Records supplied:

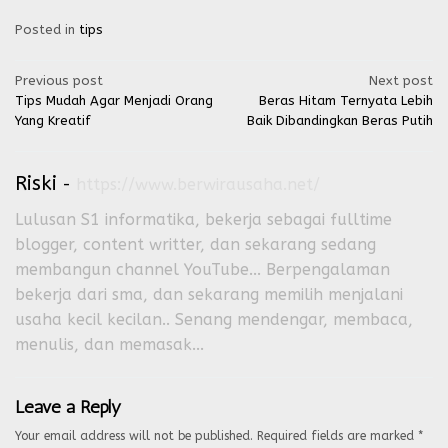
Posted in
tips
Post
Previous post
Next post
Tips Mudah Agar Menjadi Orang
Beras Hitam Ternyata Lebih
navigation
Yang Kreatif
Baik Dibandingkan Beras Putih
Riski
-
https://www.berwirausaha.net/
Lulusan S1 informatika, bekerja sebagai fulltime
blogger, content writter, dan sekarang sedang
membangun channel YouTube... Berpengalaman
bekerja dari sma, dan sekarang memilih menjalani
usaha kecil kecilan.. Senang mendengar, membaca,
menulis, dan memasak...
Leave a Reply
Your email address will not be published.
Required fields are marked
*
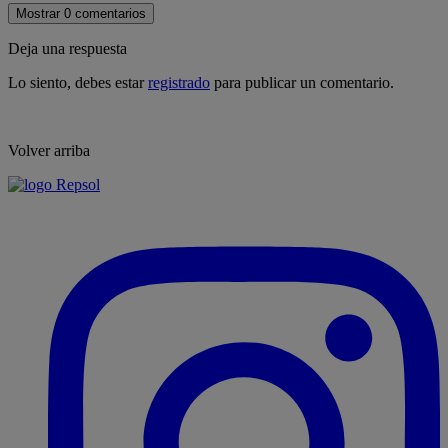
Mostrar 0 comentarios
Deja una respuesta
Lo siento, debes estar
registrado
para publicar un comentario.
Volver arriba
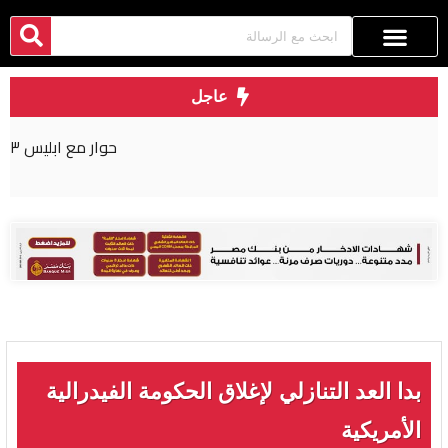
عاجل
حوار مع ابليس ٣
بدا العد التنازلي لإغلاق الحكومة الفيدرالية
الأمريكية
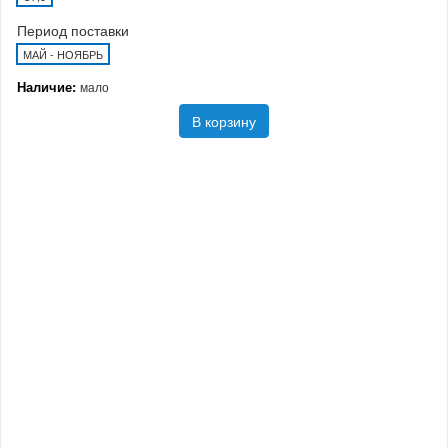
Период поставки
МАЙ - НОЯБРЬ
Наличие:
мало
В корзину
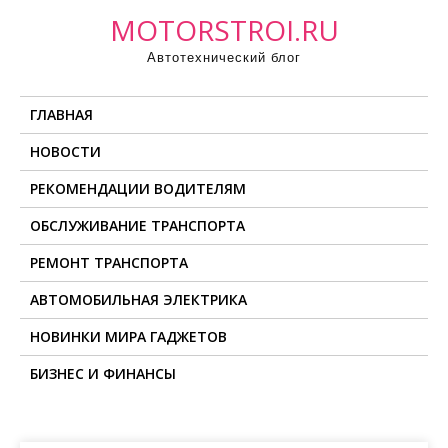
П
MOTORSTROI.RU
р
Автотехнический блог
о
м
ГЛАВНАЯ
о
т
НОВОСТИ
а
РЕКОМЕНДАЦИИ ВОДИТЕЛЯМ
т
ь
ОБСЛУЖИВАНИЕ ТРАНСПОРТА
к
РЕМОНТ ТРАНСПОРТА
с
о
АВТОМОБИЛЬНАЯ ЭЛЕКТРИКА
д
НОВИНКИ МИРА ГАДЖЕТОВ
е
БИЗНЕС И ФИНАНСЫ
р
ж
и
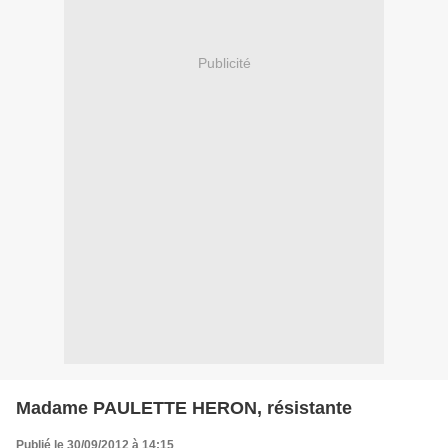
Publicité
Madame PAULETTE HERON, résistante
Publié le 30/09/2012 à 14:15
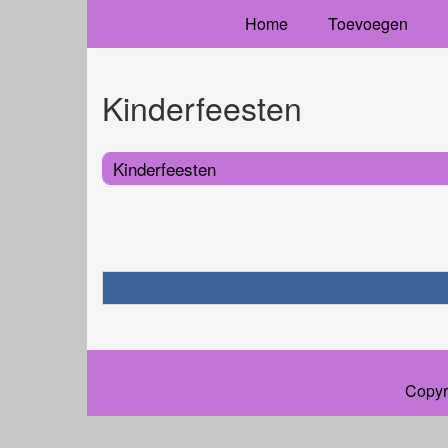
Home
Toevoegen
Kinderfeesten
Kinderfeesten
Copyr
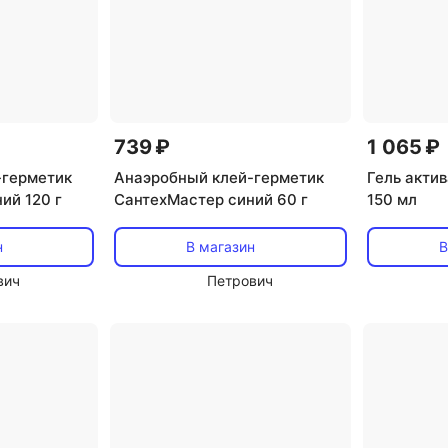
739 ₽
1 065 ₽
-герметик
Анаэробный клей-герметик
Гель акти
ий 120 г
СантехМастер синий 60 г
150 мл
н
В магазин
В
вич
Петрович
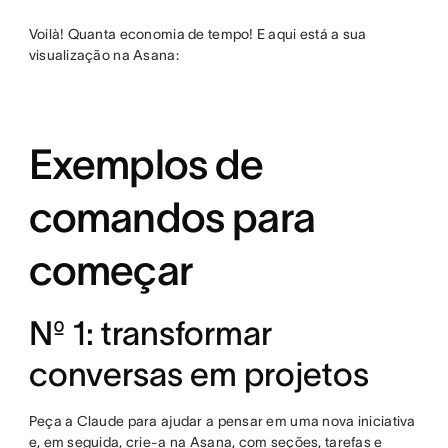
Voilà! Quanta economia de tempo! E aqui está a sua
visualização na Asana:
Exemplos de
comandos para
começar
Nº 1: transformar
conversas em projetos
Peça a Claude para ajudar a pensar em uma nova iniciativa
e, em seguida, crie-a na Asana, com seções, tarefas e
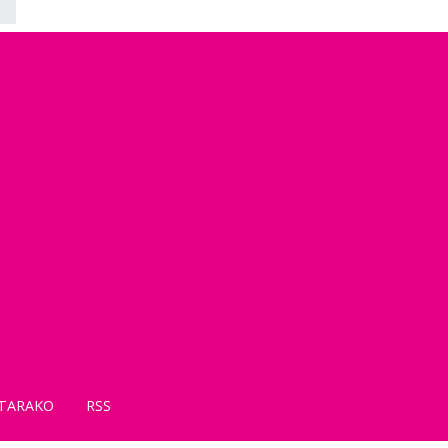
TARAKO
RSS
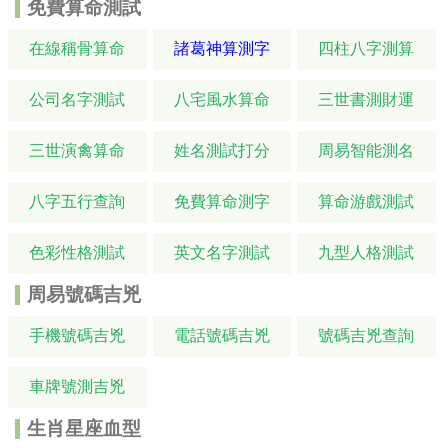
免費算命測試
在線稱骨算命
諸葛神算測字
四柱八字測算
公司名字測試
八宅風水算命
三世書測財運
三世演禽算命
姓名測試打分
周易智能測名
八字五行查詢
免費算命測字
算命游戲測試
色彩性格測試
英文名字測試
九型人格測試
周易號碼吉兇
手機號碼吉兇
電話號碼吉兇
號碼吉兇查詢
車牌號測吉兇
生肖星座血型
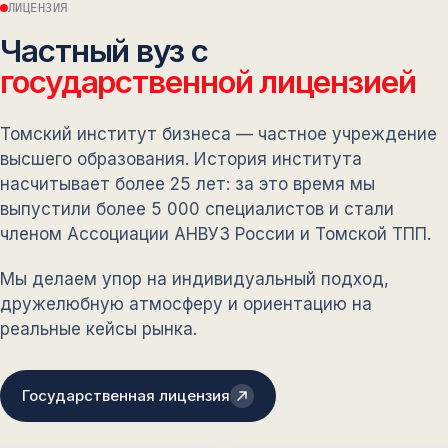
ЛИЦЕНЗИЯ
Частный вуз с
государственной лицензией
Томский институт бизнеса — частное учреждение
высшего образования. История института
насчитывает более 25 лет: за это время мы
выпустили более 5 000 специалистов и стали
членом Ассоциации АНВУЗ России и Томской ТПП.
Мы делаем упор на индивидуальный подход,
дружелюбную атмосферу и ориентацию на
реальные кейсы рынка.
Государственная лицензия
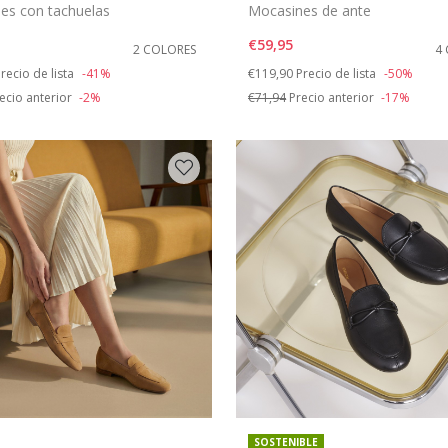
es con tachuelas
Mocasines de ante
€59,95
2 COLORES
4
duced from
o
Price reduced from
to
recio de lista
-41%
€119,90
Precio de lista
-50%
ecio anterior
-2%
€71,94
Precio anterior
-17%
SOSTENIBLE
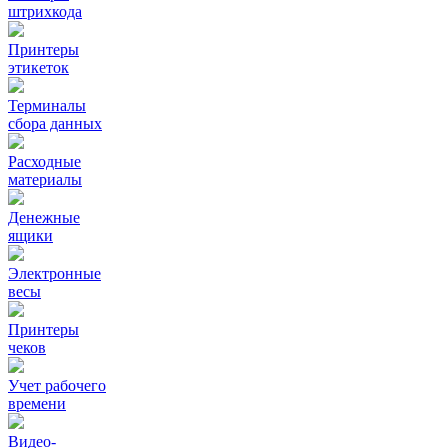
штрихкода
Принтеры
этикеток
Терминалы
сбора данных
Расходные
материалы
Денежные
ящики
Электронные
весы
Принтеры
чеков
Учет рабочего
времени
Видео‑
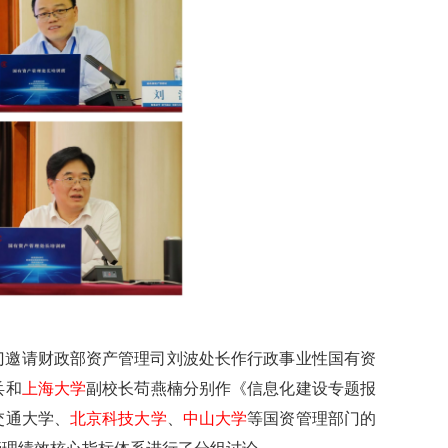
门邀请财政部资产管理司刘波处长作行政事业性国有资
兵和
上海大学
副校长苟燕楠分别作《信息化建设专题报
交通大学、
北京科技大学
、
中山大学
等国资管理部门的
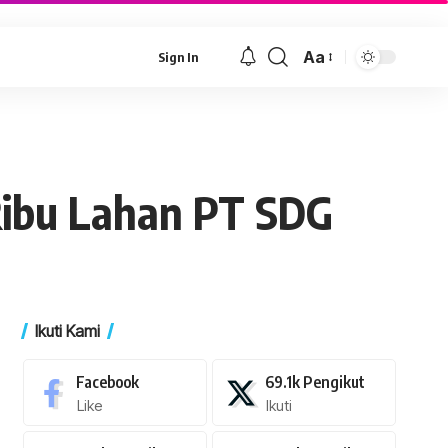
Aa
Sign In
Font
Resizer
Ribu Lahan PT SDG
Ikuti Kami
Facebook
69.1k
Pengikut
Like
Ikuti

Task directions: Each record has to be set down verbatim, and the pictures must not appear in the copy.

Finished exercise:
Posted in
tips
Post
Previous post
Next post
Tips Mudah Agar Menjadi Orang
Beras Hitam Ternyata Lebih
navigation
Yang Kreatif
Baik Dibandingkan Beras Putih
Riski
-
https://www.berwirausaha.net/
Lulusan S1 informatika, bekerja sebagai fulltime
blogger, content writter, dan sekarang sedang
membangun channel YouTube... Berpengalaman
bekerja dari sma, dan sekarang memilih menjalani
usaha kecil kecilan.. Senang mendengar, membaca,
menulis, dan memasak...
Leave a Reply
Your email address will not be published.
Required fields are marked
*
Mostrar 0 comentarios
Deja una respuesta
Lo siento, debes estar
registrado
para publicar un comentario.
Volver arriba
عاجل
حوار مع ابليس ٣
بدا العد التنازلي لإغلاق الحكومة الفيدرالية
الأمريكية
Период поставки
МАЙ - НОЯБРЬ
Наличие:
мало
В корзину
П
MOTORSTROI.RU
р
Автотехнический блог
о
м
ГЛАВНАЯ
о
т
НОВОСТИ
а
РЕКОМЕНДАЦИИ ВОДИТЕЛЯМ
т
ь
ОБСЛУЖИВАНИЕ ТРАНСПОРТА
к
РЕМОНТ ТРАНСПОРТА
с
о
АВТОМОБИЛЬНАЯ ЭЛЕКТРИКА
д
НОВИНКИ МИРА ГАДЖЕТОВ
е
БИЗНЕС И ФИНАНСЫ
р
ж
и
Publicité
Madame PAULETTE HERON, résistante
Publié le 30/09/2012 à 14:15
Home
Toevoegen
Kinderfeesten
Kinderfeesten
Copyr
739 ₽
1 065 ₽
-герметик
Анаэробный клей-герметик
Гель акти
ий 120 г
СантехМастер синий 60 г
150 мл
н
В магазин
В
вич
Петрович
Voilà! Quanta economia de tempo! E aqui está a sua
visualização na Asana:
Exemplos de
comandos para
começar
Nº 1: transformar
conversas em projetos
Peça a Claude para ajudar a pensar em uma nova iniciativa
e, em seguida, crie-a na Asana, com seções, tarefas e
TARAKO
RSS
免費算命測試
在線稱骨算命
諸葛神算測字
四柱八字測算
公司名字測試
八宅風水算命
三世書測財運
三世演禽算命
姓名測試打分
周易智能測名
八字五行查詢
免費算命測字
算命游戲測試
色彩性格測試
英文名字測試
九型人格測試
周易號碼吉兇
手機號碼吉兇
電話號碼吉兇
號碼吉兇查詢
車牌號測吉兇
生肖星座血型
ЛИЦЕНЗИЯ
Частный вуз с
государственной лицензией
Томский институт бизнеса — частное учреждение
высшего образования. История института
насчитывает более 25 лет: за это время мы
выпустили более 5 000 специалистов и стали
членом Ассоциации АНВУЗ России и Томской ТПП.
Мы делаем упор на индивидуальный подход,
дружелюбную атмосферу и ориентацию на
реальные кейсы рынка.
Государственная лицензия
es con tachuelas
Mocasines de ante
€59,95
2 COLORES
4
duced from
o
Price reduced from
to
recio de lista
-41%
€119,90
Precio de lista
-50%
ecio anterior
-2%
€71,94
Precio anterior
-17%
SOSTENIBLE
штрихкода
Принтеры
этикеток
Терминалы
сбора данных
Расходные
материалы
Денежные
ящики
Электронные
весы
Принтеры
чеков
Учет рабочего
времени
Видео‑
门邀请财政部资产管理司刘波处长作行政事业性国有资
兵和
上海大学
副校长苟燕楠分别作《信息化建设专题报
交通大学、
北京科技大学
、
中山大学
等国资管理部门的
Aa
Sign In
Font
Resizer
Ribu Lahan PT SDG
Ikuti Kami
Facebook
69.1k
Pengikut
Like
Ikuti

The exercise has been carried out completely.